Lay Summary
Proposal No. IBD-0026
Principal Investigator: Laurie L. Shekels, Ph.D.
Applicant Organization: University of Minnesota (Minneapolis, U.S.A.)
Project Title: Does phosphorylation play a role in the function of the MUC3-related mucins?
Period of Award: November 1, 2002 - February 29, 2004
Ulcerative colitis and Crohn’s disease are inflammatory diseases of the intestine collectively known as inflammatory bowel disease (IBD). It has been established that there is a genetic component to IBD and several sites on chromosomes have been identified as conferring susceptibility to IBD. The genes for several related proteins are found at one of these sites. These proteins belong to a family of proteins called mucins. Mucins are the major proteins in the mucous gel lining the intestine and are partly responsible for protecting the intestinal cells from dehydration, invasive bacteria and other forms of damage. Some mucins are secreted from the intestinal cell, while others are inserted into the cell membrane. Alterations in mucin type and quantity have been found in tissue from IBD patients.

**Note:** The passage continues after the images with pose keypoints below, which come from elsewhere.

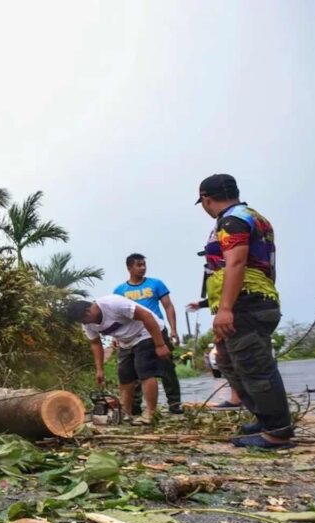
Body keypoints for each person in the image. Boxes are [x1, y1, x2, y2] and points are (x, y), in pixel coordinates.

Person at [194, 173, 293, 449]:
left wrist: (226, 309)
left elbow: (236, 263)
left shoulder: (233, 220)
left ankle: (277, 431)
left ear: (205, 198)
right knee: (226, 359)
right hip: (252, 299)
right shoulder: (254, 217)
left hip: (245, 302)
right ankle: (265, 418)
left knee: (254, 366)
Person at [67, 295, 170, 425]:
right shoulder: (88, 324)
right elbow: (95, 343)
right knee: (125, 375)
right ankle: (124, 412)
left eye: (84, 320)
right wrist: (99, 369)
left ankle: (151, 413)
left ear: (88, 311)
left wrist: (160, 345)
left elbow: (146, 316)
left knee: (145, 371)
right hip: (126, 341)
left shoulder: (114, 304)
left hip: (147, 332)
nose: (85, 324)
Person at [113, 254, 184, 414]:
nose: (143, 268)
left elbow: (168, 306)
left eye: (144, 264)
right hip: (135, 335)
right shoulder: (120, 290)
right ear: (129, 268)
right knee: (136, 371)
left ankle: (174, 403)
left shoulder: (156, 284)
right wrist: (115, 336)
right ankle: (136, 405)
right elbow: (117, 315)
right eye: (139, 265)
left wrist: (173, 329)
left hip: (157, 331)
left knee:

This proposal focuses on the MUC3 family of membrane bound mucins and their function, with the novel suggestion that they may play a role in cell signaling during the inflammatory process. We will examine whether the membrane bound mucins associate with other proteins and if they are modified by phosphorylation, a process that involved adding a phosphate group to an amino acid in the protein. Phosphorylation of proteins is an important method used by cells to transmit signals or information from one part of the cell to another.
Phosphorylation may also alter the ability of a protein to interact with another protein. In addition, DNA from patients with IBD will be examined for differences in the genes for the membrane bound mucins that may alter their ability to interact with another protein or to be phosphorylated and, thereby, alter their function.
There has been much emphasis on the immune cells involved in IBD. This proposal focuses on other proteins in the intestinal cells. In addition, it presents these mucin proteins not just as passive cellular particles, but also as active players involved in cell function during inflammation. Understanding how these mucin proteins help the cell during inflammation may further the understanding of IBD clinical symptoms and may suggest new therapeutic approaches to IBD.